May 08, 2007 Security crucial as intruders grow sophisticated
What technology gadgets do the experts love, or would love to have? CNN.com is asking experts in several fields about their favorite high-tech toys. This week, we asked security expert Heath Thompson.
(CNN) -- Heath Thompson is vice president, product development for IBM Internet Security Systems.
The 25-year computer industry veteran says security is going to be increasingly important since consumers are spending more of their lives online and intruders are growing more sophisticated.
Here, he shares with CNN.com some of the key weapons in the security cyberwars.
1) Biometrics: Biometric readers are the key to the future, literally. Not only do they reduce the number of passwords the average consumer has to remember, but they are truly a unique identifier and one of the strongest forms of security. Today fingerprint readers are built into laptops, but in the near future, I believe these readers will replace the traditional lock and key and be built into smart phones, handheld devices and door locks for the car and home.
Eventually, I also anticipate that people will be able to store biometric information over the Internet so they can identify themselves from any location.

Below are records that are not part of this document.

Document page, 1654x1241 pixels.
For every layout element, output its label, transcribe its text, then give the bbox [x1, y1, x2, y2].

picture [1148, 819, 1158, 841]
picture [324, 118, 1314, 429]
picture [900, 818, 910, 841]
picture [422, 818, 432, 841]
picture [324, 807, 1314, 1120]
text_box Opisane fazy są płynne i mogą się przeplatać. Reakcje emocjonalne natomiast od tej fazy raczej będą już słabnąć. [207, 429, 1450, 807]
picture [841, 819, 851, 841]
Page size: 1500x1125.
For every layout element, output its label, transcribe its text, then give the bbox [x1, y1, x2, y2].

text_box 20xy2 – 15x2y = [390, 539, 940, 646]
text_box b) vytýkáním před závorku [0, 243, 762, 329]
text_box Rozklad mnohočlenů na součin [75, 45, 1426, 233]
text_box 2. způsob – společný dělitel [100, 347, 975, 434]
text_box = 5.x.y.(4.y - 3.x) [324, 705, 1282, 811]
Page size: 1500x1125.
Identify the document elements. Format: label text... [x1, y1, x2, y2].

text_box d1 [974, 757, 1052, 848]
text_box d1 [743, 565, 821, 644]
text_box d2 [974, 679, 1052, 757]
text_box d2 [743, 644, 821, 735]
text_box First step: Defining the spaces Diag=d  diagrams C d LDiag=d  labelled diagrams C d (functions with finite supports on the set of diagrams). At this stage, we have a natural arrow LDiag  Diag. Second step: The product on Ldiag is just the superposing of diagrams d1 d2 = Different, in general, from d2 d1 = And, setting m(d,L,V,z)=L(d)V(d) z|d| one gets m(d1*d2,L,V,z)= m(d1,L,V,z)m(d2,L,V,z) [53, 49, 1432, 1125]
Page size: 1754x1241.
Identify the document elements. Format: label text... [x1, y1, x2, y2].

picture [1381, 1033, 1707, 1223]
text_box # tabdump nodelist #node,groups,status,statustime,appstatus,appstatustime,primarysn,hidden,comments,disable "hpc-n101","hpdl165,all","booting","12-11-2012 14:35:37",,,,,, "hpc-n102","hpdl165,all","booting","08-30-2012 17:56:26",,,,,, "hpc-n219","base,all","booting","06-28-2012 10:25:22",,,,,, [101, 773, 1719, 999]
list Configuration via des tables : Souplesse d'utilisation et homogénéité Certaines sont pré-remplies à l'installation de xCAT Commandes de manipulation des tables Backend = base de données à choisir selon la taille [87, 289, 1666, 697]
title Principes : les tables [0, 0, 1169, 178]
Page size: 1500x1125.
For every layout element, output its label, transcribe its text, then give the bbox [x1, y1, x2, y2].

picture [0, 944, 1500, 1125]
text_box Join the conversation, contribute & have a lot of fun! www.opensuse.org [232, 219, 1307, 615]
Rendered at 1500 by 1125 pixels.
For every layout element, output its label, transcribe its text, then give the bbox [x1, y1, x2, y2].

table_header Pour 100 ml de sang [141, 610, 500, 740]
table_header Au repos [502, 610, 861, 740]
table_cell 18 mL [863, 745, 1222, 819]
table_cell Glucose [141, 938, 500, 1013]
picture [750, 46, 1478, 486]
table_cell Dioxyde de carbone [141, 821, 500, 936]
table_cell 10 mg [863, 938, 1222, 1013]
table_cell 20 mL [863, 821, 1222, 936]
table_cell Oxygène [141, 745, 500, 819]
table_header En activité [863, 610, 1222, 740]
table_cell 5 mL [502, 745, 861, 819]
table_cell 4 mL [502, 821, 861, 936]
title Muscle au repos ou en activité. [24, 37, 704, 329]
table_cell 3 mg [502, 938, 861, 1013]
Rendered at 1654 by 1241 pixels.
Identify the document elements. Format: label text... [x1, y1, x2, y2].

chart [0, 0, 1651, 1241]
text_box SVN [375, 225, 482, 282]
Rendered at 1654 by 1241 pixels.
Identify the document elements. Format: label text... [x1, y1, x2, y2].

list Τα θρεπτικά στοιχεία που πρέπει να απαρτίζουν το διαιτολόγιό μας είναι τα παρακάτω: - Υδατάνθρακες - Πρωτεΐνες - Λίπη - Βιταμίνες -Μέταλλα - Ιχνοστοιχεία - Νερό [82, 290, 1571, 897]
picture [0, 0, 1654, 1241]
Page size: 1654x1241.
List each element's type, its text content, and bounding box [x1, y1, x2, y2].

For instance, rather than carrying keys for safety deposit boxes, mailboxes and office entry, people will be able to access any secure device at any time through identification over the Internet.
2) Filters: My children are coming into their preteens, and with the popularity of MySpace and YouTube (and the uncertainty of what my children will find) I've begun to think about stronger content filtering that would prevent children from viewing violence, hate, pornography, etc.
Unfortunately, content filtering available through the computer's operating system isn't sufficient. Children are relentless and have figured out how to bypass security settings. Parents need industrial-strength content filtering, and the most economical way to get this would be through their Internet service provider. This type of security would allow parents to control individual usage throughout the home.
3) Portable security: It's getting to the point where encrypted sites are not sufficient for financial and confidential transactions because Internet attackers have coaxed users to download Trojans unknowingly. The Trojans sit dormant on the computer and wait for the user to authenticate to the network. Once a secure connection is established, the Trojans awaken and capture consumers' identities that can be reused or sold.
Consumers need their banks or ISPs to provide dynamic, downloadable security clients to ensure the machines being used, be it at home or at an airport kiosk, are free of Trojans and other malicious software. Consumers need dynamic protection that follows them to provide security regardless of location.
4) Secure Internet connections: Today, the Internet is connected to everything -- game consoles, digital video recorders, printers -- even refrigerators are now Web-enabled. Oftentimes these devices have no security settings installed, much less enabled. And even more often people are unaware these devices present an on-ramp into their home network.
The No. 1 targeted source for attacks is the consumer. When it comes to gaining easy access to user account data, Internet attackers have learned the consumer is much more susceptible and accessible than corporations.
For years corporations have been deploying intrusion prevention technology to keep the bad guys off corporate networks. Considering 68 percent of corporations experience six losses of sensitive data every year due to human error, according to IT Policy Compliance Group, employees need consumer-grade intrusion prevention equivalent to what their corporations have to secure their home Internet connections.
Corporate IPS systems would be cost-prohibitive and excessive for consumers and small business owners; however, if consumers could buy secure Internet connectivity through their ISPs, they would be able to protect their Internet Protocol-enabled devices, from today's ever-evolving threats.